Rav Sharabi’s talmid, Rav Yona Raphaeli, related how “we almost never saw him open a sefer. He knew all of Shas by heart. Once, some bochurim thinking he was just an elderly Yemenite man who gave out brachos came with a question in Maseches Bava Basra. The Rav listened to them, and then casually answered all of the questions on the spot. They tried to argue, but he counter-quoted them, proving to them that their understanding was deeply flawed. They stood there in awe of the ‘cute old man’ from Machaneh Yehudah.
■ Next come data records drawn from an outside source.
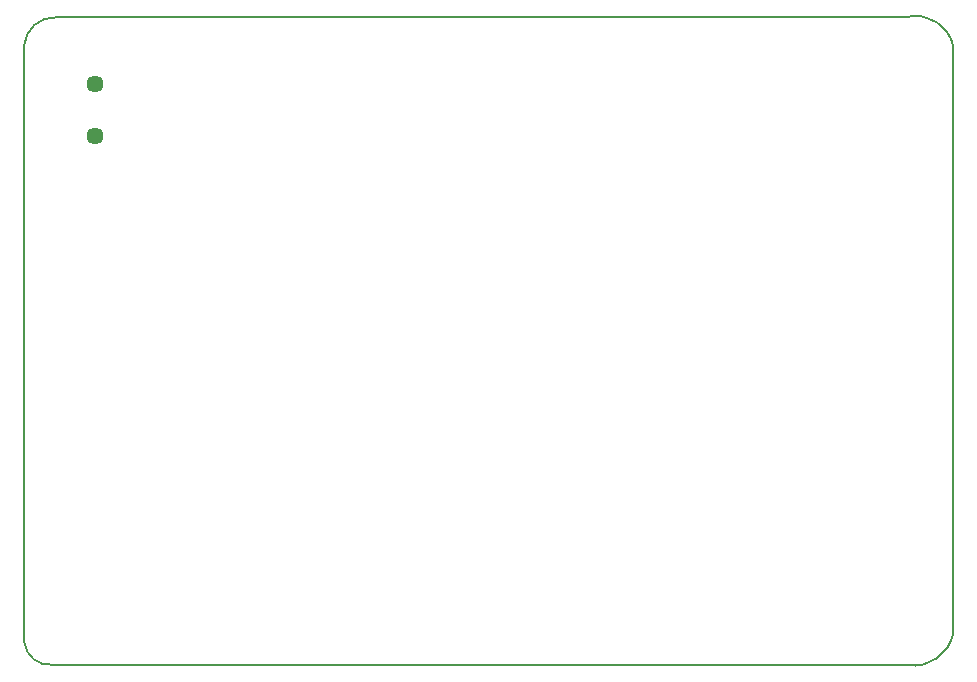
<source format=gbr>
%FSLAX23Y23*%
%MOIN*%
G04 EasyPC Gerber Version 15.0.4 Build 3016 *
%ADD16C,0.00500*%
%ADD108C,0.05724*%
X0Y0D02*
D02*
D16*
X3Y80D02*
G75*
G03X95Y4I84J9D01*
G01*
X2947*
G75*
G03X3100Y113I22J131*
G01*
X3100Y2065*
G75*
G03X2948Y2164I-126J-26*
G01*
X110Y2163*
G75*
G03X3Y2067I-6J-102*
G01*
Y80*
D02*
D108*
X239Y1767D03*
Y1940D03*
X0Y0D02*
M02*

</source>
“And really, his diligence in learning overpowered any other segulah or practice. He visited the tziyun of Rabi Shimon bar Yochai in Meron only once in his life, in his early years in Eretz Yisrael. He rode on a camel for four days in each direction. And he never went again. There were a few times that I wanted to go, and he dissuaded me. He told me, ‘Yona, continue learning. It’s better for you.’ I heard from him on several occasions that if you know how to be meyached yichudim (connecting the physical and the Upper Worlds), you do not need to travel to the kever of the tzaddik. From wherever you are, you can do the yichud and receive the light and abundance that you would have gotten at the tziyun.”

Still, Rav Sharabi saw himself as part of the heichala d’Rashbi — the inner circle connected to Rabi Shimon through his Torah, and felt his mission in This World was to disseminate the study of Kabbalah.